## Task details
Copy everything in the listing below word for word, apart from any images.

## Supplied information
>>>>>
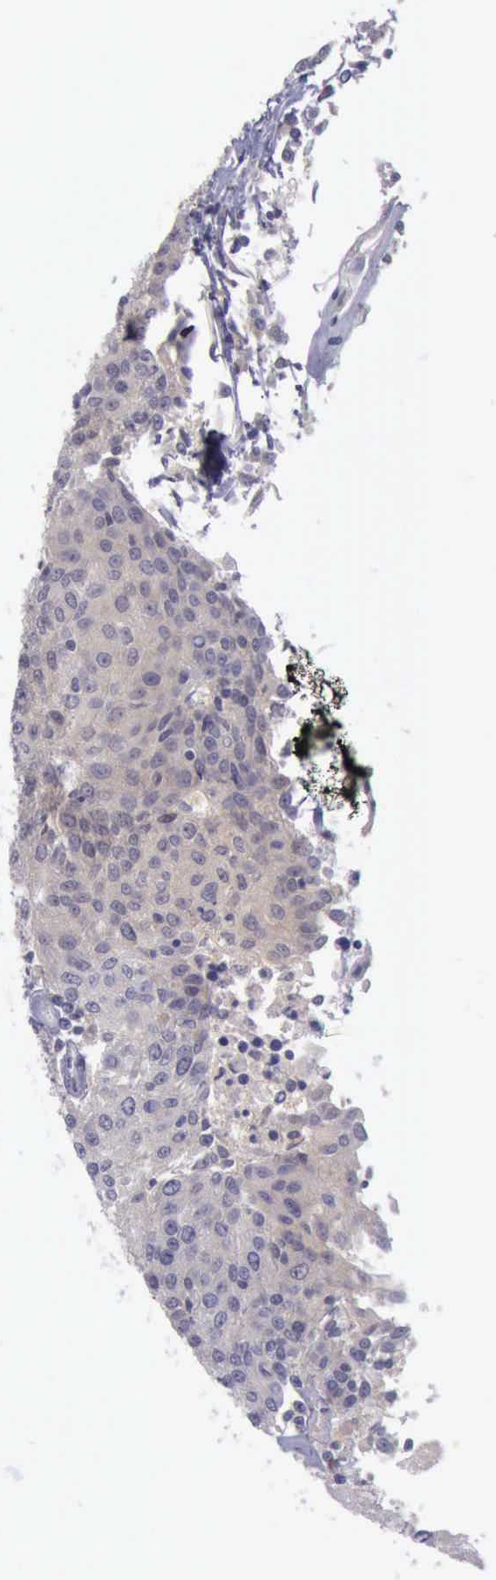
{"staining": {"intensity": "negative", "quantity": "none", "location": "none"}, "tissue": "urothelial cancer", "cell_type": "Tumor cells", "image_type": "cancer", "snomed": [{"axis": "morphology", "description": "Urothelial carcinoma, High grade"}, {"axis": "topography", "description": "Urinary bladder"}], "caption": "The IHC histopathology image has no significant staining in tumor cells of urothelial cancer tissue.", "gene": "ARNT2", "patient": {"sex": "female", "age": 85}}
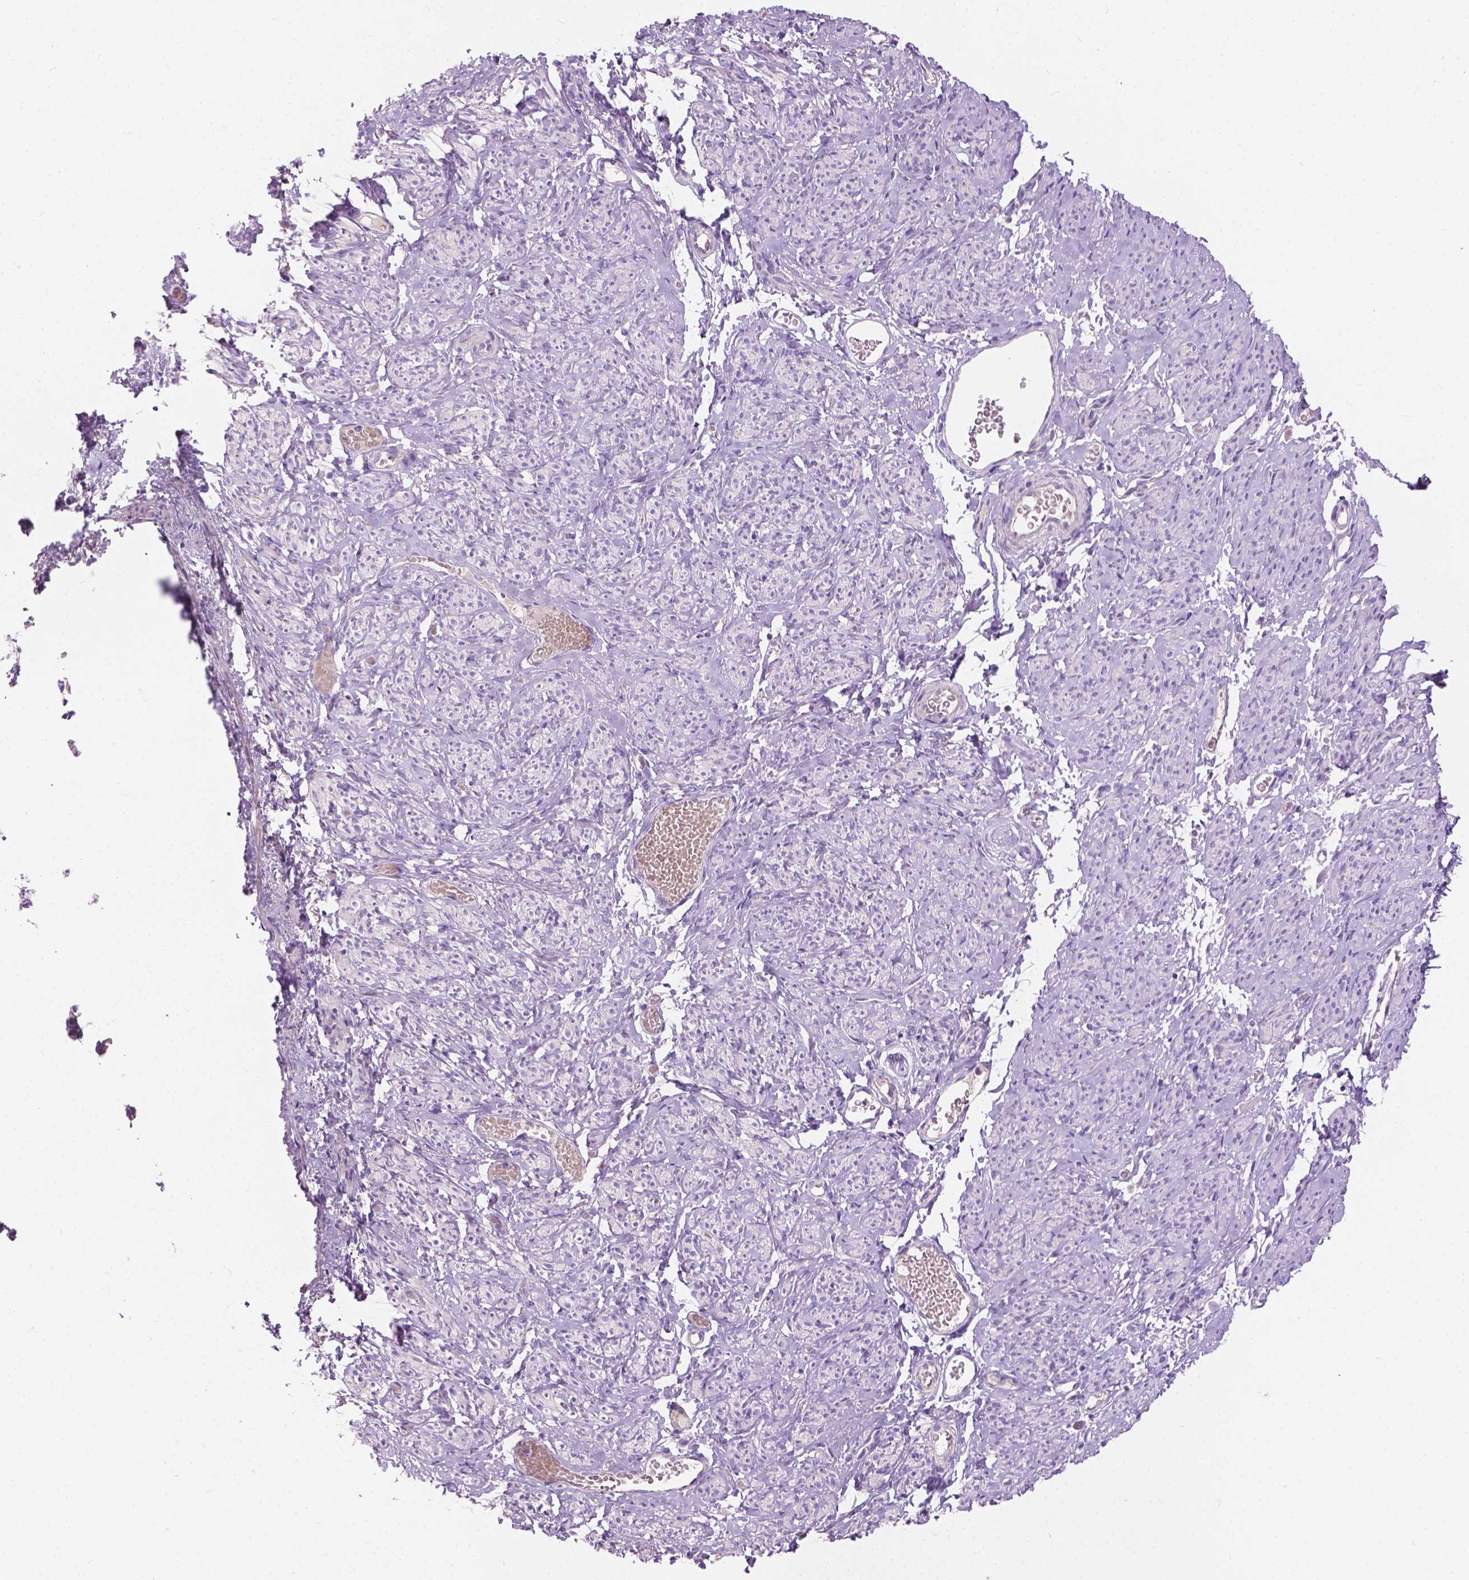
{"staining": {"intensity": "negative", "quantity": "none", "location": "none"}, "tissue": "smooth muscle", "cell_type": "Smooth muscle cells", "image_type": "normal", "snomed": [{"axis": "morphology", "description": "Normal tissue, NOS"}, {"axis": "topography", "description": "Smooth muscle"}], "caption": "IHC image of unremarkable human smooth muscle stained for a protein (brown), which shows no staining in smooth muscle cells.", "gene": "NOXO1", "patient": {"sex": "female", "age": 65}}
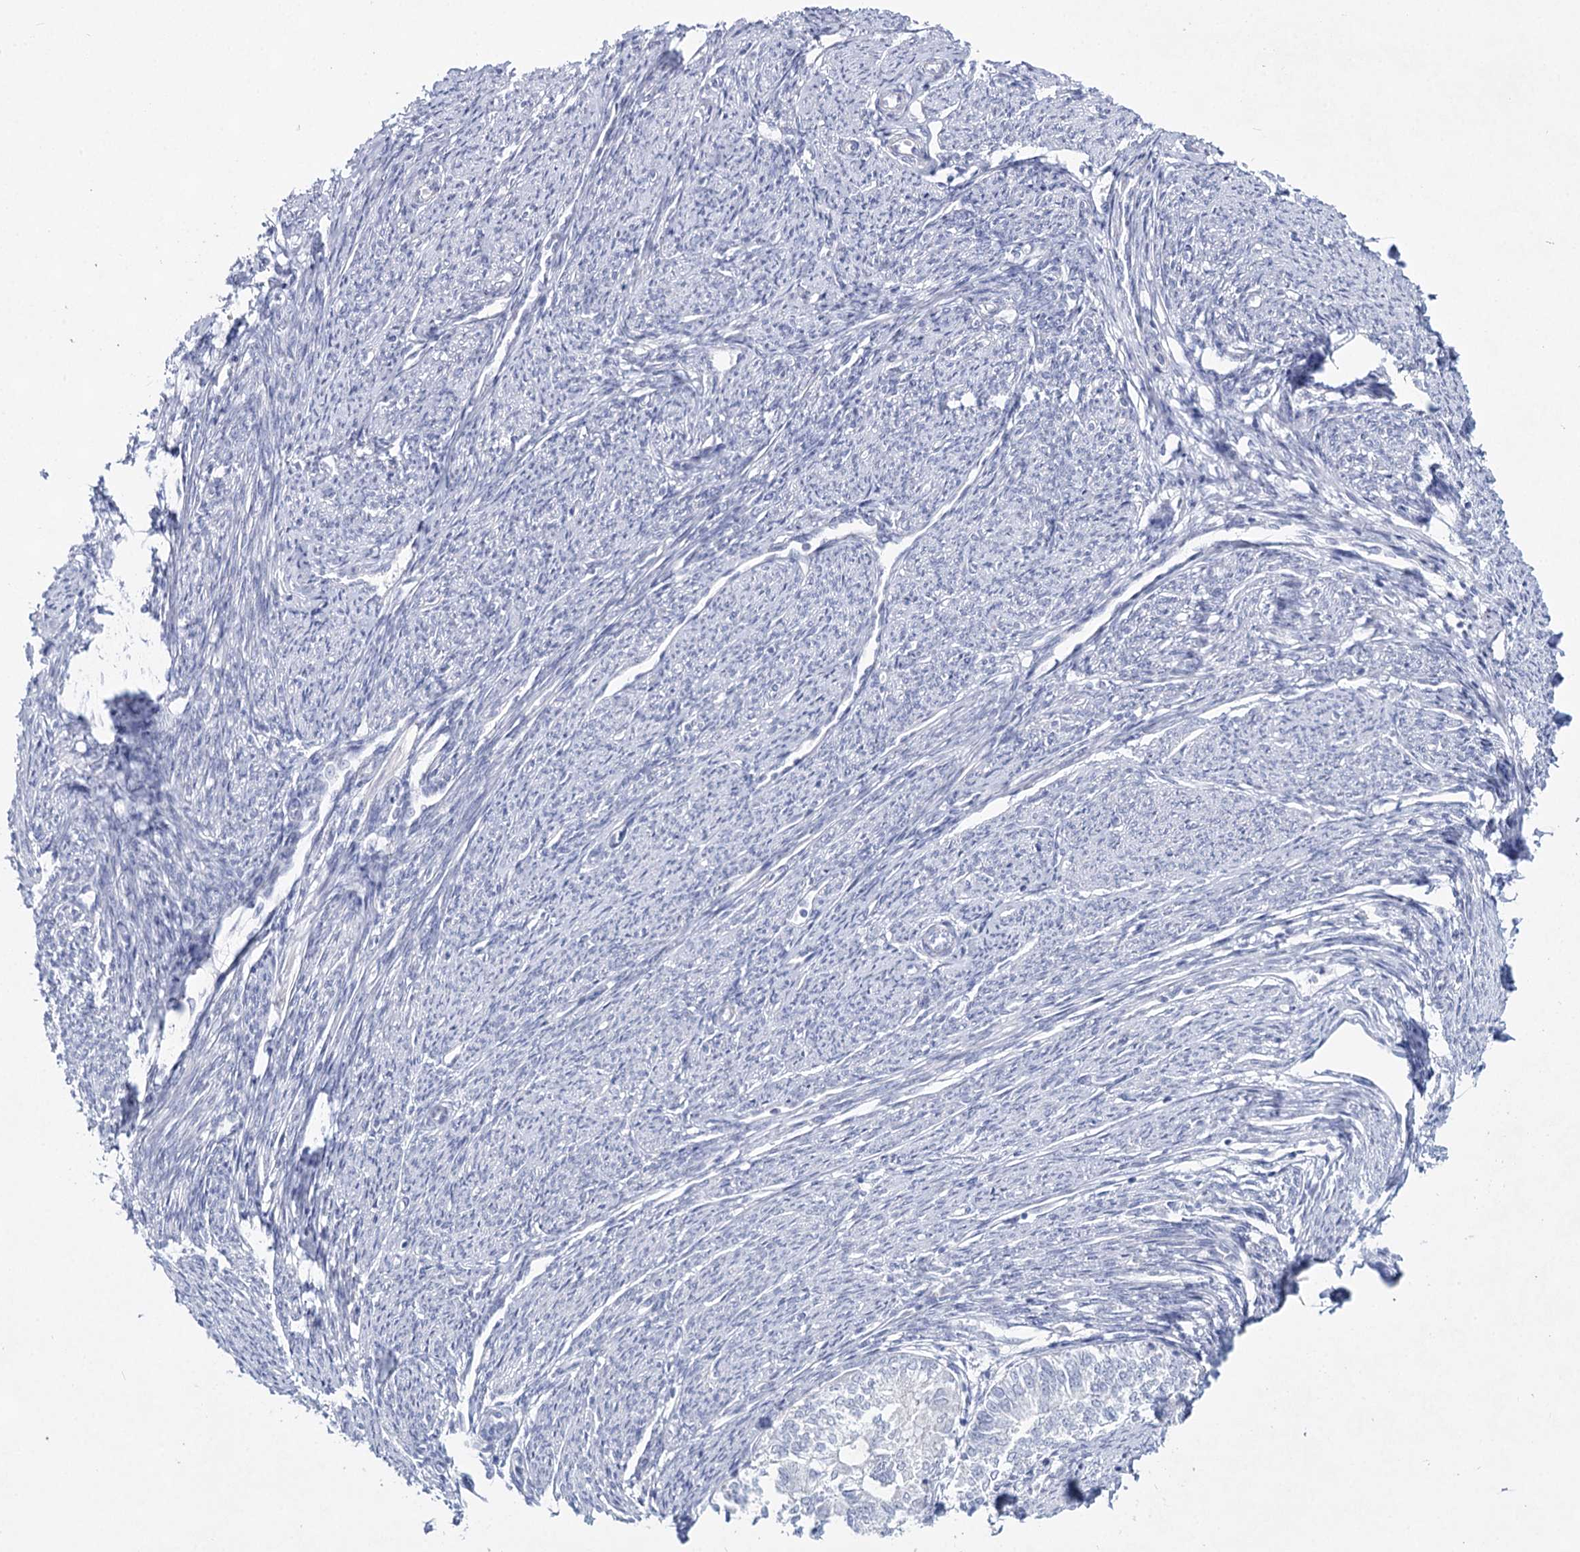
{"staining": {"intensity": "negative", "quantity": "none", "location": "none"}, "tissue": "smooth muscle", "cell_type": "Smooth muscle cells", "image_type": "normal", "snomed": [{"axis": "morphology", "description": "Normal tissue, NOS"}, {"axis": "topography", "description": "Smooth muscle"}, {"axis": "topography", "description": "Uterus"}], "caption": "Image shows no protein positivity in smooth muscle cells of normal smooth muscle.", "gene": "SLC17A2", "patient": {"sex": "female", "age": 59}}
<<<<<
## Written solution
{"staining": {"intensity": "negative", "quantity": "none", "location": "none"}, "tissue": "urothelial cancer", "cell_type": "Tumor cells", "image_type": "cancer", "snomed": [{"axis": "morphology", "description": "Urothelial carcinoma, High grade"}, {"axis": "topography", "description": "Urinary bladder"}], "caption": "The IHC histopathology image has no significant staining in tumor cells of urothelial cancer tissue.", "gene": "ARNT2", "patient": {"sex": "female", "age": 85}}
{"staining": {"intensity": "negative", "quantity": "none", "location": "none"}, "tissue": "smooth muscle", "cell_type": "Smooth muscle cells", "image_type": "normal", "snomed": [{"axis": "morphology", "description": "Normal tissue, NOS"}, {"axis": "topography", "description": "Smooth muscle"}], "caption": "IHC image of unremarkable human smooth muscle stained for a protein (brown), which shows no staining in smooth muscle cells.", "gene": "NOXO1", "patient": {"sex": "female", "age": 65}}
{"staining": {"intensity": "negative", "quantity": "none", "location": "none"}, "tissue": "smooth muscle", "cell_type": "Smooth muscle cells", "image_type": "normal", "snomed": [{"axis": "morphology", "description": "Normal tissue, NOS"}, {"axis": "topography", "description": "Smooth muscle"}, {"axis": "topography", "description": "Uterus"}], "caption": "Image shows no protein positivity in smooth muscle cells of normal smooth muscle.", "gene": "SLC17A2", "patient": {"sex": "female", "age": 59}}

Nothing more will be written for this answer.